Too Bright? Try an ND Filter


Sometimes, you may want to actually see the beautiful scene through a window as a backdrop. However, outdoor light is so much brighter than indoor light you would have to fry your talent to match the intensity. The answer? Neutral Density gels or ND gels for short. ND gels reduce the intensity of the light coming through the window while not changing the color temperature. They come in a variety of shades that are measured in the number of stops you want the light to be reduced. For example, an ND 3 filter reduces the light coming through the window by 1 stop. An ND 6 filter — 2 stops. An ND 9 filter — 3 stops.

If you want to combine a neutral density gel with CTO to convert the outdoor light to less intense indoor light, you can use a combination filter. While (to your eyes, anyway) it might appear that you have just placed a particularly nasty-looking brownish-orange film on your windows, your camera’s image sensor will love it and will be dutifully capturing images of crystal-clear blue skies and lush, moist green grass.

The next time you go to a movie and see an office scene with the city shining outside the window, you can be assured that they have used color correcting gels.

Final Correction


While correcting the light from your lighting instruments or the windows is important, your hard work will only pay dividends if you remember to white balance every time you change positions. Even when shooting outdoors you can have a variety of color temperatures.

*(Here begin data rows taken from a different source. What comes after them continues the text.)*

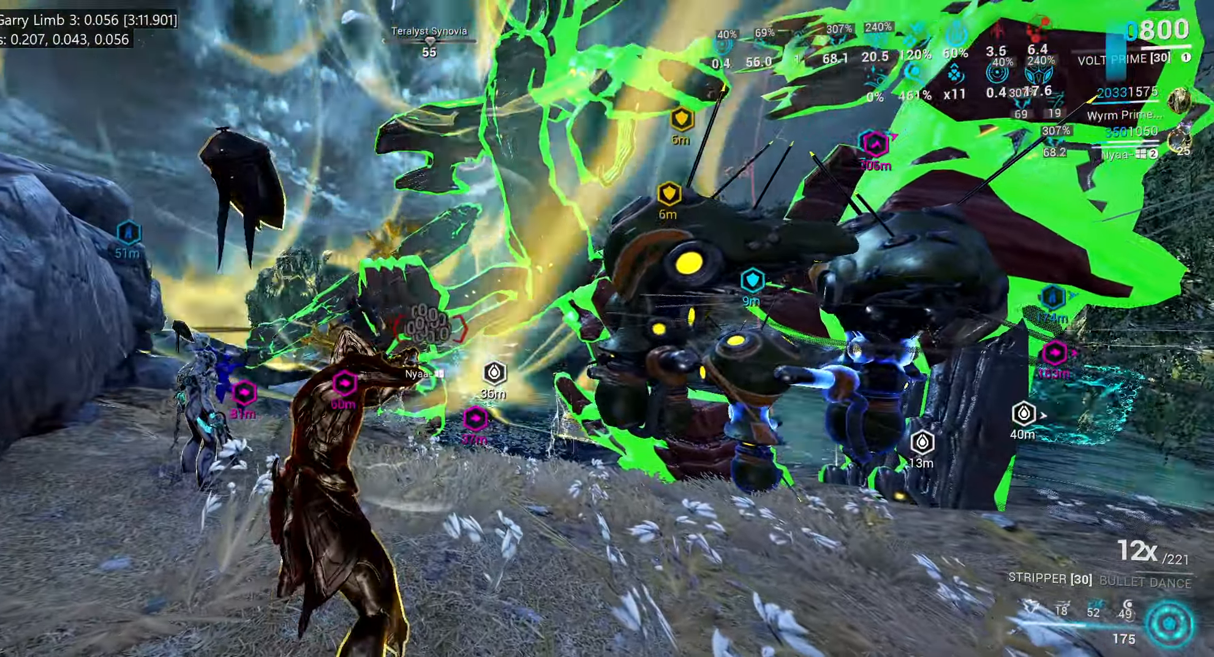
{"keys": ["ctrl_l"], "mouse": [], "events": [[116, "3", "down"], [216, "3", "up"], [250, "ctrl_l", "down"]]}
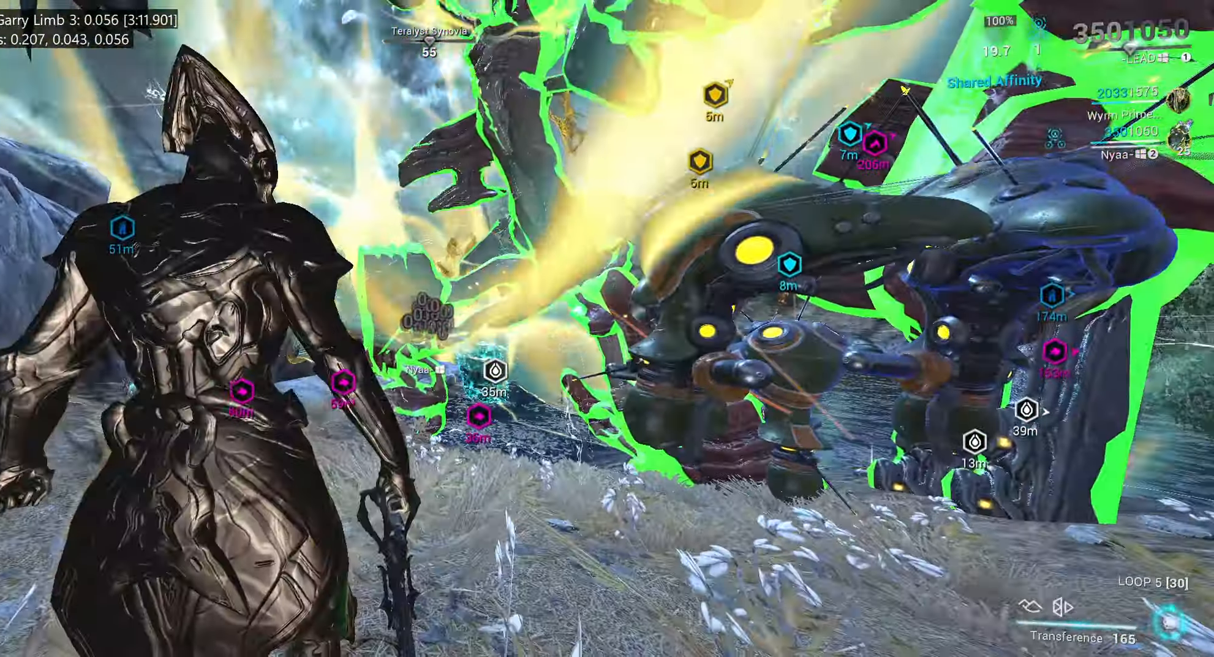
{"keys": ["ctrl_l"], "mouse": [], "events": [[50, "s", "down"], [500, "s", "up"]]}
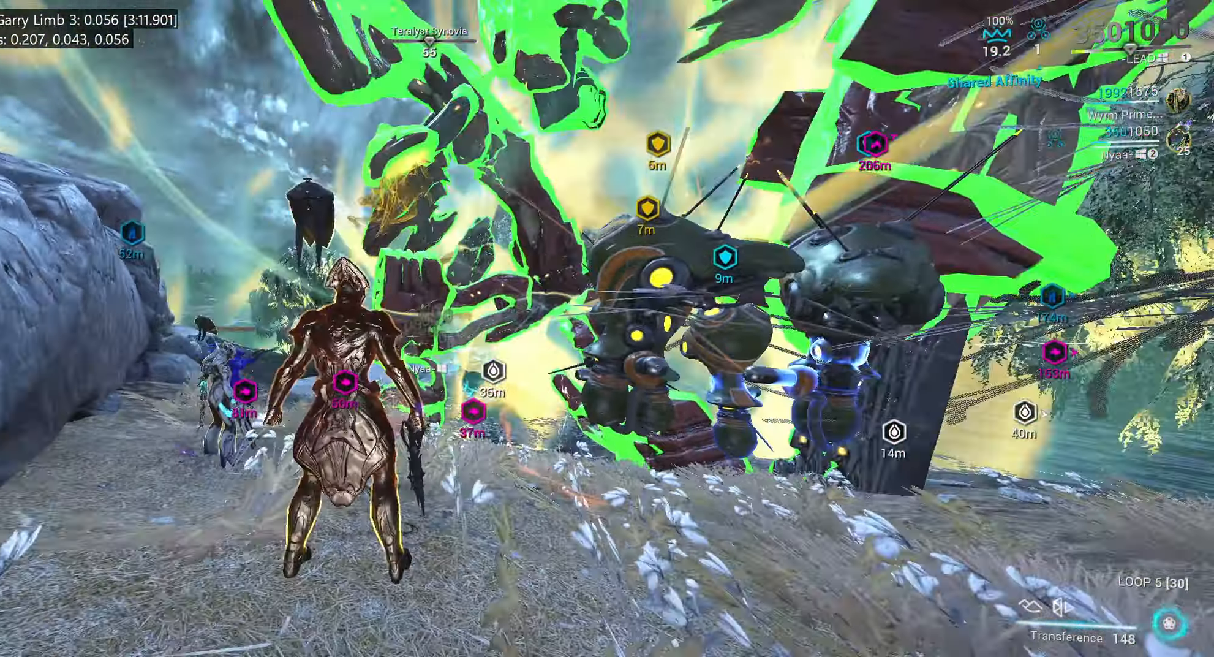
{"keys": ["3", "ctrl_l"], "mouse": [], "events": [[483, "3", "down"]]}
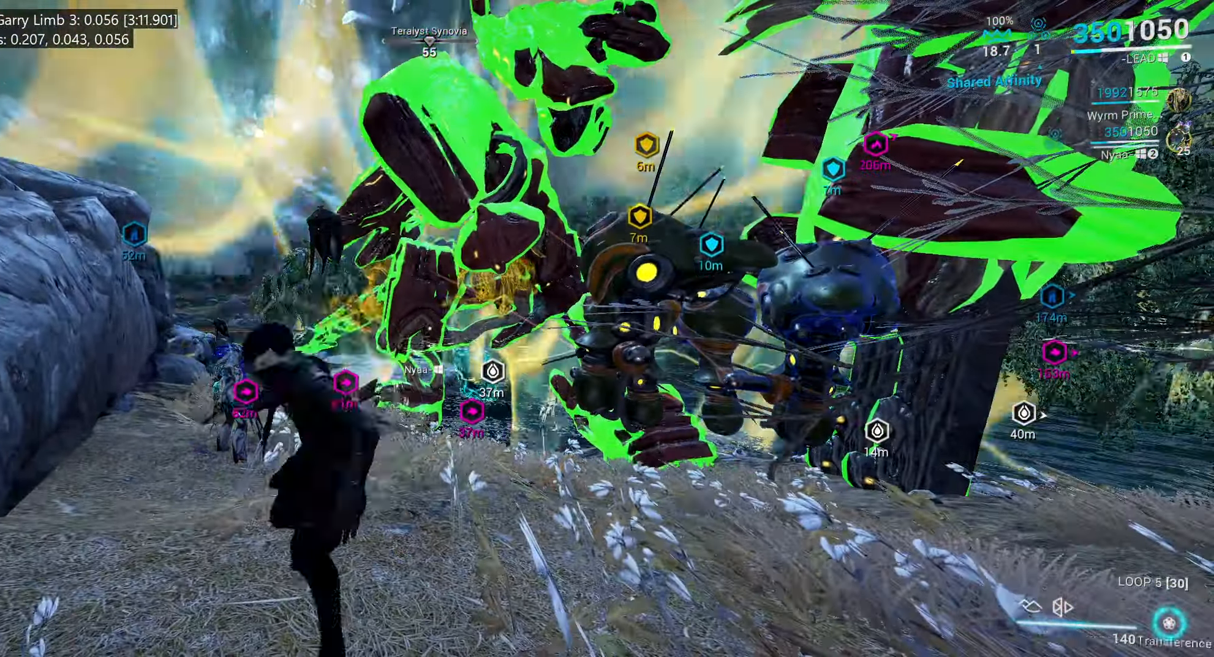
{"keys": [], "mouse": [], "events": [[100, "3", "up"], [183, "ctrl_l", "up"]]}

Take the time to white balance every time you change camera positions or directions. Remember, when your camera sees white as white, more than likely, the other colors in your scene will be right.

Robert G. Nulph, Ph.D. is an independent video/film producer/director and teaches video production courses at the college level.

[Sidebar: Are you Gellin’?]


Gels used for color correction for video and film production can be found at any theatre and video production supply store or on the Web. Do a search for “video color gels.” The three major suppliers of gel are Rosco, Lee and Gamcolor. The filters come in 20X24 sheets, 20-inch by 24-foot rolls, 48-inch by 25-foot rolls, extra wide 58-inch wide by 24-foot rolls for covering windows (CTO and ND filters) and sleeves for placing over fluorescent tubes. These gels are optically clear. If you are very careful to avoid air pockets and creases when placing the CTO and ND gels over windows, you should not be able to see them in the camera.